> _Provided records_
□ □ □

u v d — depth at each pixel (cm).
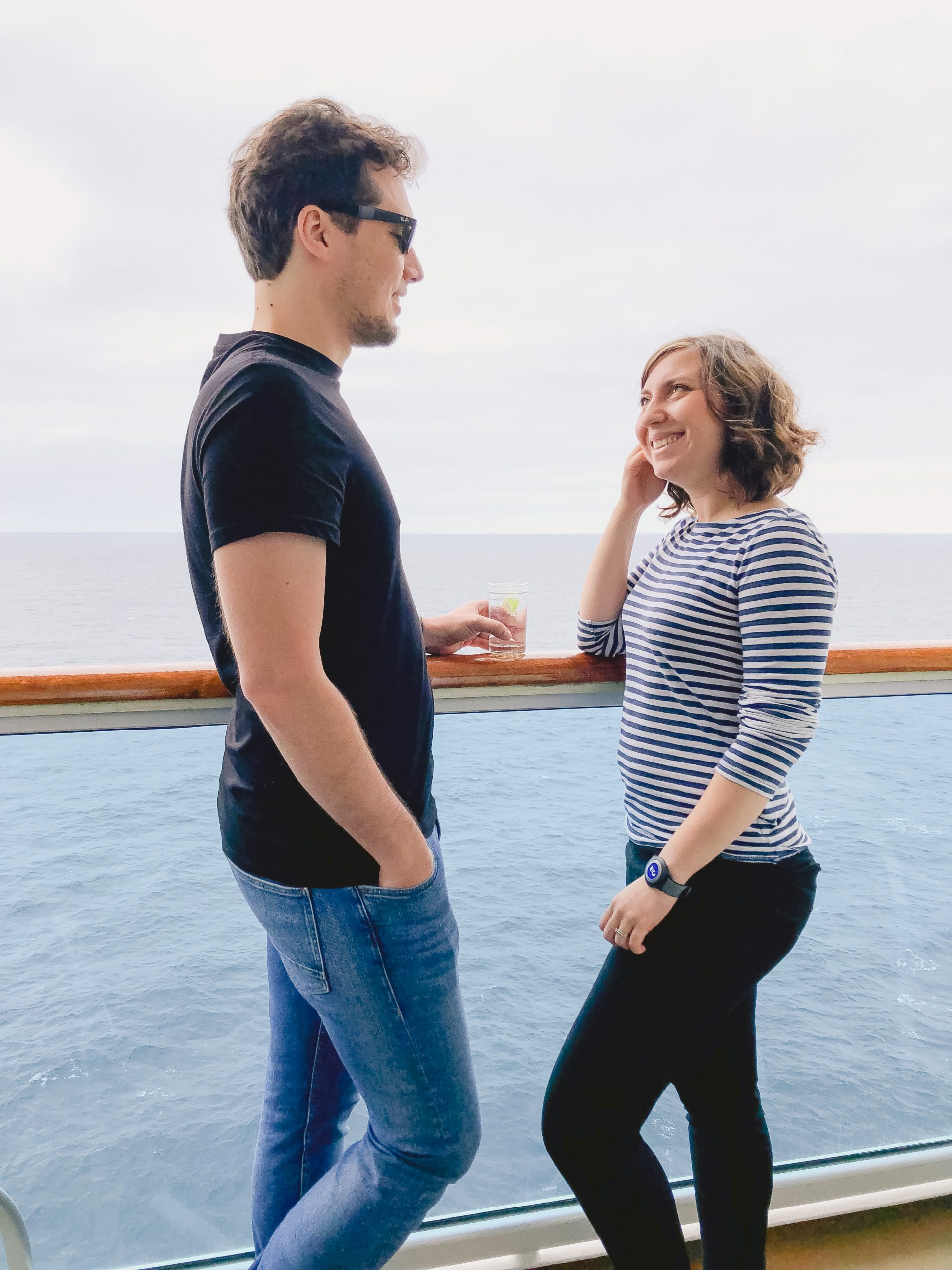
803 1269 135
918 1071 145
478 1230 128
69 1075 118
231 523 69
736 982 100
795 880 101
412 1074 90
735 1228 108
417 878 80
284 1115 112
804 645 91
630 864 114
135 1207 121
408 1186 93
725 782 92
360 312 84
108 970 118
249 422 70
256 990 123
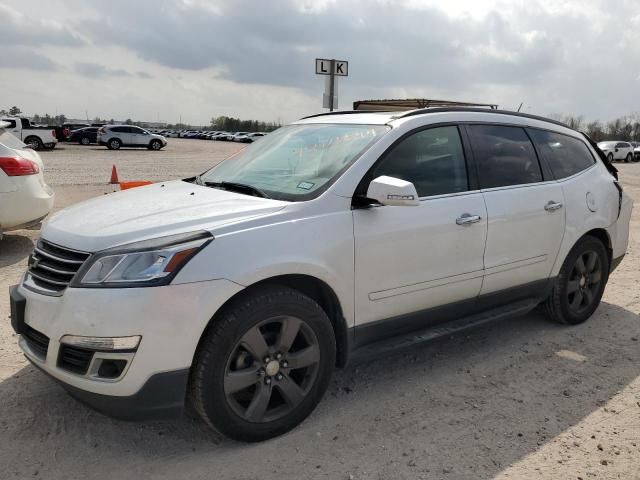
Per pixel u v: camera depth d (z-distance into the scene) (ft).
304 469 9.49
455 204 12.51
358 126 12.77
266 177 12.28
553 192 14.70
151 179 54.24
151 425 10.74
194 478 9.25
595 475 9.41
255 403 10.00
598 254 16.30
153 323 8.83
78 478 9.20
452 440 10.38
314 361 10.60
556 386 12.57
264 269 9.66
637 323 16.55
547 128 15.52
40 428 10.53
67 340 9.11
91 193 42.19
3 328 14.94
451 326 13.05
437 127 12.85
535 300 15.03
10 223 22.53
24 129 103.09
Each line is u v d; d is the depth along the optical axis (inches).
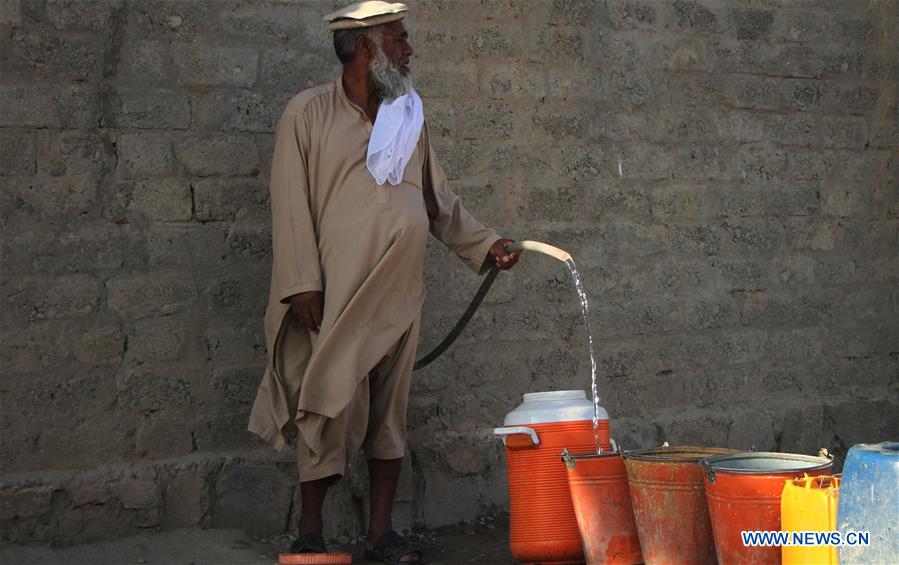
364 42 158.4
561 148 198.8
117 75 168.9
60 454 163.9
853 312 221.6
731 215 211.9
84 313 165.8
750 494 127.9
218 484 172.1
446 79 191.2
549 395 158.2
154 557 161.5
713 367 209.5
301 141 156.0
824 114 219.5
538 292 196.7
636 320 203.6
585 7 200.4
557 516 153.7
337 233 154.3
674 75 207.6
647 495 140.1
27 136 163.0
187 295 172.6
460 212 169.3
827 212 219.6
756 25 213.6
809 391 217.3
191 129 173.5
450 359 190.1
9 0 161.9
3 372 160.7
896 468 115.7
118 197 168.6
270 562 161.3
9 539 159.0
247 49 177.6
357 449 161.6
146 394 169.6
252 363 176.6
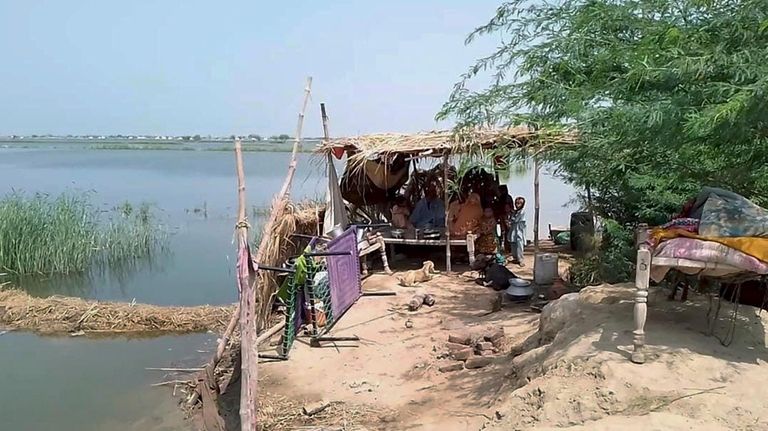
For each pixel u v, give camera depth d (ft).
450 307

□ □ □

> _Your instructions_
Return exactly, and only, the lines that run from the line containing "535 300 15.03" to the last line of the entries above, both ends included, with pictures left out.

> _Result for this task_
535 300 15.03
10 223 22.53
24 129 103.09
Each line is u v d; d is the depth along the optical axis (inches).
364 42 158.4
561 148 198.8
117 75 168.9
60 454 163.9
853 312 221.6
731 215 211.9
84 313 165.8
750 494 127.9
218 484 172.1
446 79 191.2
549 395 158.2
154 557 161.5
713 367 209.5
301 141 156.0
824 114 219.5
538 292 196.7
636 320 203.6
585 7 200.4
557 516 153.7
337 233 154.3
674 75 207.6
647 495 140.1
27 136 163.0
187 295 172.6
460 212 169.3
827 212 219.6
756 25 213.6
809 391 217.3
191 129 173.5
450 359 190.1
9 0 161.9
3 372 160.7
896 468 115.7
118 197 168.6
270 562 161.3
9 539 159.0
247 49 177.6
357 449 161.6
146 394 169.6
252 363 176.6
For each pixel u v, give camera depth d (ft).
450 307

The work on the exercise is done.